### Task details
Restate the data below word for word, leaving nothing out.

### Records shown

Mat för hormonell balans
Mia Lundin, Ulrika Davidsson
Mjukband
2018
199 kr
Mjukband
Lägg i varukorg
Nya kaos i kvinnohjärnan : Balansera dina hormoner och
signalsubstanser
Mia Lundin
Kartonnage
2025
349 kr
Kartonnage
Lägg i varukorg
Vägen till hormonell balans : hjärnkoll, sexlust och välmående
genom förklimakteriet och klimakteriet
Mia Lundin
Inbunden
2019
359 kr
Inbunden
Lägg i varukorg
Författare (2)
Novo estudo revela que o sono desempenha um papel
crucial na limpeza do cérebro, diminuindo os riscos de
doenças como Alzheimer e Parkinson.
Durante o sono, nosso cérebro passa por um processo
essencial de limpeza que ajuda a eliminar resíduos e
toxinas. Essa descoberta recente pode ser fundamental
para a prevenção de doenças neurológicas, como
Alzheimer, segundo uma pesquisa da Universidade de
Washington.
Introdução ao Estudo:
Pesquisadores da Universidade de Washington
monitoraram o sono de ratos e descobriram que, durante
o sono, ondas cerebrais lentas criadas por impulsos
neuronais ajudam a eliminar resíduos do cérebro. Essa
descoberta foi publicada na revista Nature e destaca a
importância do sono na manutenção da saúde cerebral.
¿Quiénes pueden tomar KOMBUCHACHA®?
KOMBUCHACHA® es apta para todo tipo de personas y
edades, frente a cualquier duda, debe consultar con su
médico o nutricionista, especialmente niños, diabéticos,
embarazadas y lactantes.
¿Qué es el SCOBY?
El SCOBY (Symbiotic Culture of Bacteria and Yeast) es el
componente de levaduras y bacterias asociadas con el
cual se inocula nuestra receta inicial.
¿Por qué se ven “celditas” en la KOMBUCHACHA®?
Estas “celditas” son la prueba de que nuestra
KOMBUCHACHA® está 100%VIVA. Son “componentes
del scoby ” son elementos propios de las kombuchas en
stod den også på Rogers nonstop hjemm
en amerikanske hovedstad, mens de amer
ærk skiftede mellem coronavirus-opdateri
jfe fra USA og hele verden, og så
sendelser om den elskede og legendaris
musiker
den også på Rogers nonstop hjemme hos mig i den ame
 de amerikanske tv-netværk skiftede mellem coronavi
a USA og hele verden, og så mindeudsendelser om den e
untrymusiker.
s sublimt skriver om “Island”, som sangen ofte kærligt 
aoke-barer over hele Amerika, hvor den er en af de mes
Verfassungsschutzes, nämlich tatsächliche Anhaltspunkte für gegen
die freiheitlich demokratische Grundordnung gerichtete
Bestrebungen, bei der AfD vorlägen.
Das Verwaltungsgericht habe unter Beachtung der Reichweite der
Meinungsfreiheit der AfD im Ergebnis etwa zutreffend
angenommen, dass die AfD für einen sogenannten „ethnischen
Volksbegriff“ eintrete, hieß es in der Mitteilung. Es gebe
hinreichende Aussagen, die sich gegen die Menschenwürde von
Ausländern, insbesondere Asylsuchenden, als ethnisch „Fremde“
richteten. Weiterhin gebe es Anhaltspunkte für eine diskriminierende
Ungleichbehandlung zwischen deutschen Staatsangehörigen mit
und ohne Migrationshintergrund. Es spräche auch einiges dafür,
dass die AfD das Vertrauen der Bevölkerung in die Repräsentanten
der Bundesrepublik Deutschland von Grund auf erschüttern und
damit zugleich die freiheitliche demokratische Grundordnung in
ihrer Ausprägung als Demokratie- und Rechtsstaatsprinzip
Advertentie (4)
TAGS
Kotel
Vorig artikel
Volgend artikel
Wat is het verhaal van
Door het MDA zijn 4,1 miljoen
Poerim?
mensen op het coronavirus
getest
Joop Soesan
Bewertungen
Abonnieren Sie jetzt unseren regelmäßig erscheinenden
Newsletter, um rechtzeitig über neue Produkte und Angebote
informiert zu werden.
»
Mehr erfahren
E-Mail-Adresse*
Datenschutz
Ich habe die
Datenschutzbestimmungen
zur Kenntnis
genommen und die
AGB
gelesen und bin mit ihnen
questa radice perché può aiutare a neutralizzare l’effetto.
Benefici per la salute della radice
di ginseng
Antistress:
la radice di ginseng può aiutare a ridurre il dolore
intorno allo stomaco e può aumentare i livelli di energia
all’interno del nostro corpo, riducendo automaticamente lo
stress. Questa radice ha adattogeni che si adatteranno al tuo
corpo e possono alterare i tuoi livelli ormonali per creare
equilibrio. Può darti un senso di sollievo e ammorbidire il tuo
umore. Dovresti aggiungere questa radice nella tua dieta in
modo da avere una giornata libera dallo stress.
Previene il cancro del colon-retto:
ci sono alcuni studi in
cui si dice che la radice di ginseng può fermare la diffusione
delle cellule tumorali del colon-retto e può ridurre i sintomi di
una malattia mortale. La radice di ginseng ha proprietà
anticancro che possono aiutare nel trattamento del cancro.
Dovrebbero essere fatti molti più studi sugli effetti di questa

### Result of this exercise
Mat för hormonell balans
Mia Lundin, Ulrika Davidsson
Mjukband
2018
199 kr
Mjukband
Lägg i varukorg
Nya kaos i kvinnohjärnan : Balansera dina hormoner och
signalsubstanser
Mia Lundin
Kartonnage
2025
349 kr
Kartonnage
Lägg i varukorg
Vägen till hormonell balans : hjärnkoll, sexlust och välmående
genom förklimakteriet och klimakteriet
Mia Lundin
Inbunden
2019
359 kr
Inbunden
Lägg i varukorg
Författare (2)
Novo estudo revela que o sono desempenha um papel
crucial na limpeza do cérebro, diminuindo os riscos de
doenças como Alzheimer e Parkinson.
Durante o sono, nosso cérebro passa por um processo
essencial de limpeza que ajuda a eliminar resíduos e
toxinas. Essa descoberta recente pode ser fundamental
para a prevenção de doenças neurológicas, como
Alzheimer, segundo uma pesquisa da Universidade de
Washington.
Introdução ao Estudo:
Pesquisadores da Universidade de Washington
monitoraram o sono de ratos e descobriram que, durante
o sono, ondas cerebrais lentas criadas por impulsos
neuronais ajudam a eliminar resíduos do cérebro. Essa
descoberta foi publicada na revista Nature e destaca a
importância do sono na manutenção da saúde cerebral.
¿Quiénes pueden tomar KOMBUCHACHA®?
KOMBUCHACHA® es apta para todo tipo de personas y
edades, frente a cualquier duda, debe consultar con su
médico o nutricionista, especialmente niños, diabéticos,
embarazadas y lactantes.
¿Qué es el SCOBY?
El SCOBY (Symbiotic Culture of Bacteria and Yeast) es el
componente de levaduras y bacterias asociadas con el
cual se inocula nuestra receta inicial.
¿Por qué se ven “celditas” en la KOMBUCHACHA®?
Estas “celditas” son la prueba de que nuestra
KOMBUCHACHA® está 100%VIVA. Son “componentes
del scoby ” son elementos propios de las kombuchas en
stod den også på Rogers nonstop hjemm
en amerikanske hovedstad, mens de amer
ærk skiftede mellem coronavirus-opdateri
jfe fra USA og hele verden, og så
sendelser om den elskede og legendaris
musiker
den også på Rogers nonstop hjemme hos mig i den ame
 de amerikanske tv-netværk skiftede mellem coronavi
a USA og hele verden, og så mindeudsendelser om den e
untrymusiker.
s sublimt skriver om “Island”, som sangen ofte kærligt 
aoke-barer over hele Amerika, hvor den er en af de mes
Verfassungsschutzes, nämlich tatsächliche Anhaltspunkte für gegen
die freiheitlich demokratische Grundordnung gerichtete
Bestrebungen, bei der AfD vorlägen.
Das Verwaltungsgericht habe unter Beachtung der Reichweite der
Meinungsfreiheit der AfD im Ergebnis etwa zutreffend
angenommen, dass die AfD für einen sogenannten „ethnischen
Volksbegriff“ eintrete, hieß es in der Mitteilung. Es gebe
hinreichende Aussagen, die sich gegen die Menschenwürde von
Ausländern, insbesondere Asylsuchenden, als ethnisch „Fremde“
richteten. Weiterhin gebe es Anhaltspunkte für eine diskriminierende
Ungleichbehandlung zwischen deutschen Staatsangehörigen mit
und ohne Migrationshintergrund. Es spräche auch einiges dafür,
dass die AfD das Vertrauen der Bevölkerung in die Repräsentanten
der Bundesrepublik Deutschland von Grund auf erschüttern und
damit zugleich die freiheitliche demokratische Grundordnung in
ihrer Ausprägung als Demokratie- und Rechtsstaatsprinzip
Advertentie (4)
TAGS
Kotel
Vorig artikel
Volgend artikel
Wat is het verhaal van
Door het MDA zijn 4,1 miljoen
Poerim?
mensen op het coronavirus
getest
Joop Soesan
Bewertungen
Abonnieren Sie jetzt unseren regelmäßig erscheinenden
Newsletter, um rechtzeitig über neue Produkte und Angebote
informiert zu werden.
»
Mehr erfahren
E-Mail-Adresse*
Datenschutz
Ich habe die
Datenschutzbestimmungen
zur Kenntnis
genommen und die
AGB
gelesen und bin mit ihnen
questa radice perché può aiutare a neutralizzare l’effetto.
Benefici per la salute della radice
di ginseng
Antistress:
la radice di ginseng può aiutare a ridurre il dolore
intorno allo stomaco e può aumentare i livelli di energia
all’interno del nostro corpo, riducendo automaticamente lo
stress. Questa radice ha adattogeni che si adatteranno al tuo
corpo e possono alterare i tuoi livelli ormonali per creare
equilibrio. Può darti un senso di sollievo e ammorbidire il tuo
umore. Dovresti aggiungere questa radice nella tua dieta in
modo da avere una giornata libera dallo stress.
Previene il cancro del colon-retto:
ci sono alcuni studi in
cui si dice che la radice di ginseng può fermare la diffusione
delle cellule tumorali del colon-retto e può ridurre i sintomi di
una malattia mortale. La radice di ginseng ha proprietà
anticancro che possono aiutare nel trattamento del cancro.
Dovrebbero essere fatti molti più studi sugli effetti di questa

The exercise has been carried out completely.